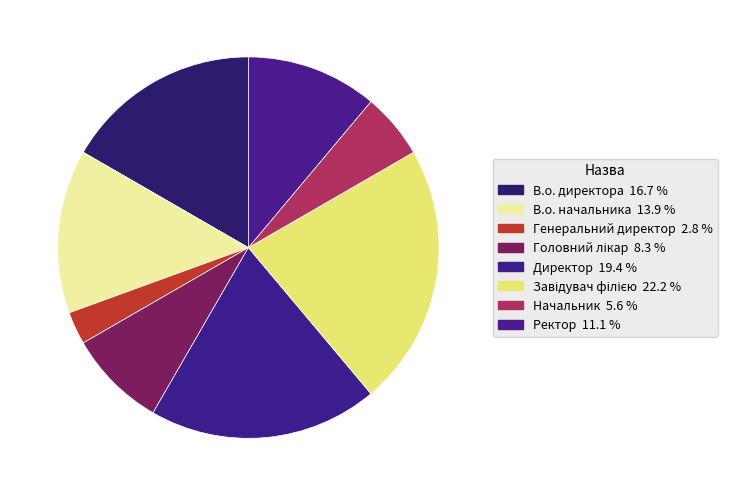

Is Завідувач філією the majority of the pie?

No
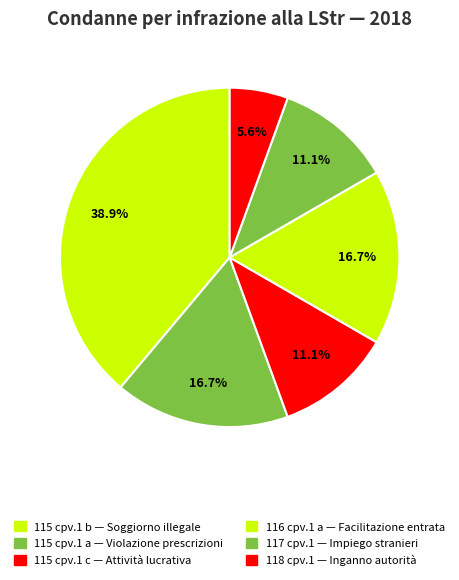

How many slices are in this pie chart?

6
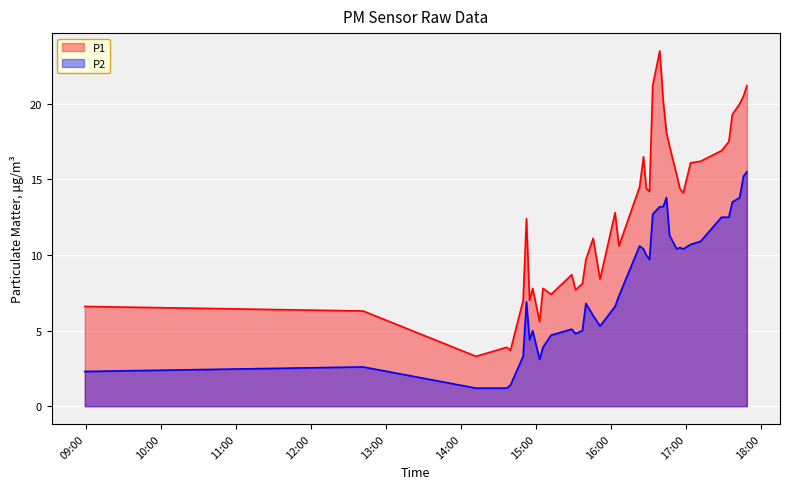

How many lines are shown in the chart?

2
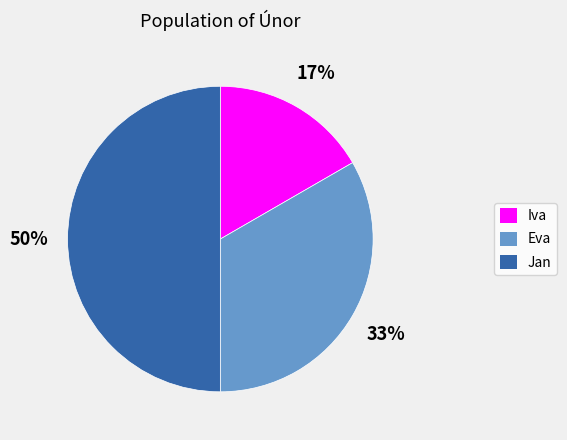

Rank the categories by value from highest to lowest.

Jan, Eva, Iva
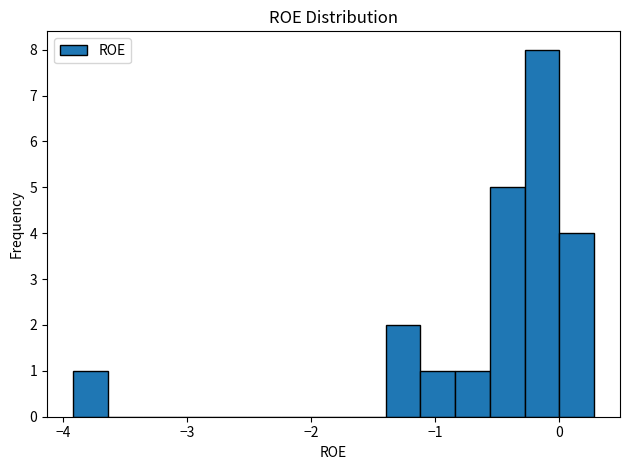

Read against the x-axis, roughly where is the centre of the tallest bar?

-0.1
+ + + + +
Give the text of all the records above again with each "chart" replaced by "graph" and everything else unchanged. Leave out the pictures.

#### [YOUR SOLUTION]
Is Завідувач філією the majority of the pie?

No

How many slices are in this pie graph?

6

How many lines are shown in the graph?

2

Rank the categories by value from highest to lowest.

Jan, Eva, Iva

Read against the x-axis, roughly where is the centre of the tallest bar?

-0.1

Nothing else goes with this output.